WORK REQUEST: Take nothing but the lines from the one with "反正这个后缀不重要 ！" through the one with "mineur ayant commis des infractions" in the entries below, both ends kept, and return them exactly with pictures left out.

INPUT RECORDS:
- - - - -
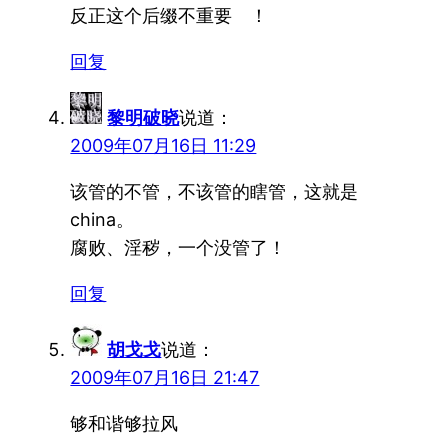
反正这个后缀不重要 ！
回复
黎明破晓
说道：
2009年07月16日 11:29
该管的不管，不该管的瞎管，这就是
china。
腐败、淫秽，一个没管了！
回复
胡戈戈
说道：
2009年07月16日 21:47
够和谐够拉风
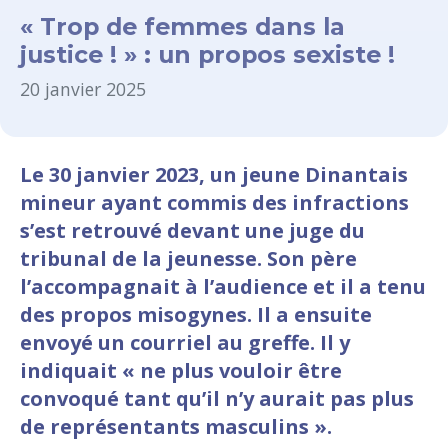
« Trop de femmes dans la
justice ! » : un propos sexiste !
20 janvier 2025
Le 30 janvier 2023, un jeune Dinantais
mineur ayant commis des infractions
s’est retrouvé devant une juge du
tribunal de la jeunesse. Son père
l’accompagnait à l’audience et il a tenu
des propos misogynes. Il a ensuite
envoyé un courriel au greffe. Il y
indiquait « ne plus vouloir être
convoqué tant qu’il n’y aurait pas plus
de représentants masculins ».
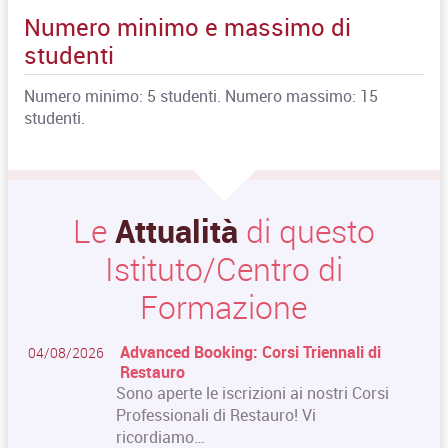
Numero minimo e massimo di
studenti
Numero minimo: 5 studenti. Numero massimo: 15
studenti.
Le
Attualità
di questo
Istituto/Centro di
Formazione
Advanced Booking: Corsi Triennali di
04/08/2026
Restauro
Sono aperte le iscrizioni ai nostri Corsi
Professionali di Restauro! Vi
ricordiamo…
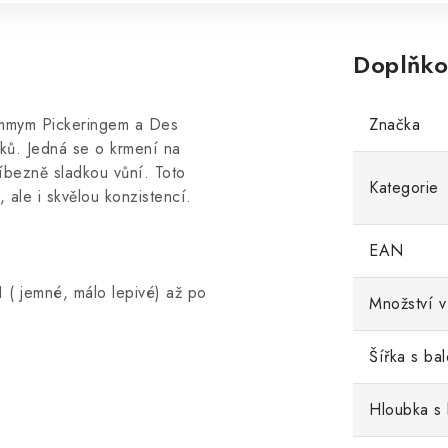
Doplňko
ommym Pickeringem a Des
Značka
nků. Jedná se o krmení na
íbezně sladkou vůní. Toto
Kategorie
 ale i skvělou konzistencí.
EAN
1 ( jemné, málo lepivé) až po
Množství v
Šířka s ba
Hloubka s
- - - - -
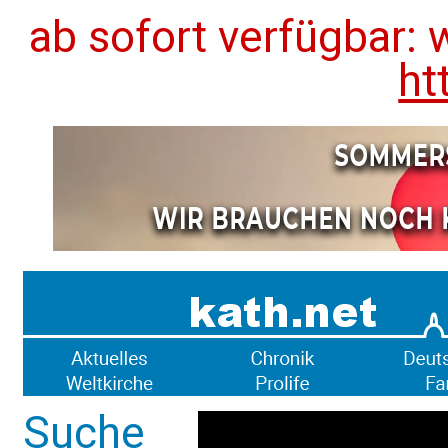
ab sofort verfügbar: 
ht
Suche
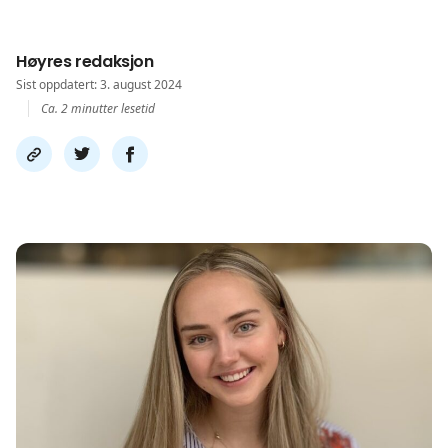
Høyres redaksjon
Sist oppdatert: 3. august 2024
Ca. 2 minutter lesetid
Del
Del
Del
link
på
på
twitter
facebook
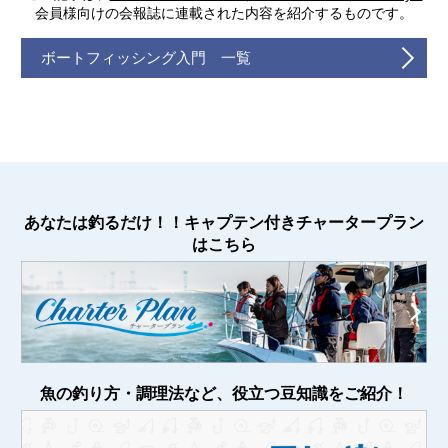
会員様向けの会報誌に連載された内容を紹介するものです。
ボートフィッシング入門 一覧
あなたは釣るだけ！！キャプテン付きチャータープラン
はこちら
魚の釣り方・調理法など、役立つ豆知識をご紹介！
- - - - -
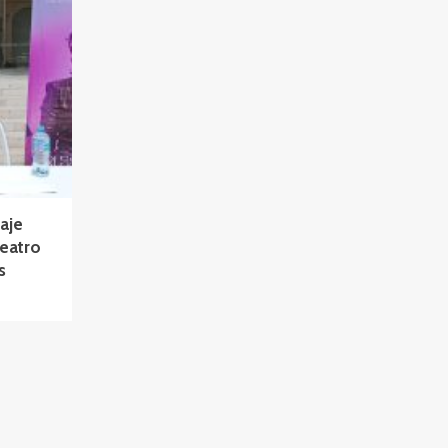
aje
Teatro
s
- - - - -
RESPONSE TO THIS TASK:
反正这个后缀不重要 ！
回复
黎明破晓
说道：
2009年07月16日 11:29
该管的不管，不该管的瞎管，这就是
china。
腐败、淫秽，一个没管了！
回复
胡戈戈
说道：
2009年07月16日 21:47
够和谐够拉风
« Trop de femmes dans la
justice ! » : un propos sexiste !
20 janvier 2025
Le 30 janvier 2023, un jeune Dinantais
mineur ayant commis des infractions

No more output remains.